Ad Alcamo si muove la macchina amministrativa contro l’abusivismo edilizio. Il dirigente del settore Pianificazione territoriale ha firmato una determina che approva perizia e quadro economico per l’abbattimento di un fabbricato irregolare in via Corrado Avolio. L’operazione comporterà una spesa complessiva di circa 23 mila euro e rientra nell’accordo quadro attivo per il triennio 2025-2028.

 

Come funziona l’accordo

L’intervento di demolizione si inserisce in un appalto più ampio, affidato a un’azienda con sede a Messina che ha offerto un ribasso significativo rispetto alla base di gara, fissata in oltre un milione di euro. Grazie a questo accordo, il Comune può programmare progressivamente le demolizioni, individuando di volta in volta gli immobili da abbattere sulla base delle verifiche dell’ufficio tecnico. Alla ditta spetta non solo la demolizione, ma anche la rimozione e lo smaltimento dei materiali.

 

Un fenomeno radicato

Il caso non è isolato.

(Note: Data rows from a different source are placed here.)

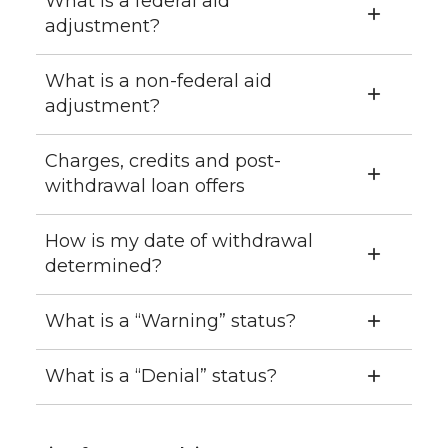
What is a federal aid
adjustment?
What is a non-federal aid
adjustment?
Charges, credits and post-
withdrawal loan offers
How is my date of withdrawal
determined?
What is a “Warning” status?
What is a “Denial” status?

Per decenni il territorio è stato interessato da costruzioni realizzate senza autorizzazioni, spesso in assenza di controlli efficaci. Il risultato è un tessuto urbano segnato da centinaia di edifici abusivi, distribuiti in diverse zone della città.

 

Il nodo Alcamo Marina

Particolarmente delicata resta la situazione di Alcamo Marina, dove l’abusivismo si intreccia con criticità mai risolte. Qui mancano ancora infrastrutture essenziali, come la rete fognaria, promessa da anni ma mai realizzata. A questo si aggiunge il rischio idrogeologico: in passato si è costruito anche in aree fragili, come in prossimità dei torrenti, con conseguenze evidenti sulla stabilità del territorio.

 

L’attenzione della Procura

Sulla gestione delle demolizioni si è concentrata più volte l’attenzione della Procura di Trapani, che ha chiesto chiarimenti al Comune sui ritardi e sulle modalità di intervento. I numeri danno la dimensione del problema: solo ad Alcamo sono state presentate migliaia di richieste di sanatoria nel corso degli anni, segno di un fenomeno diffuso e stratificato nel tempo.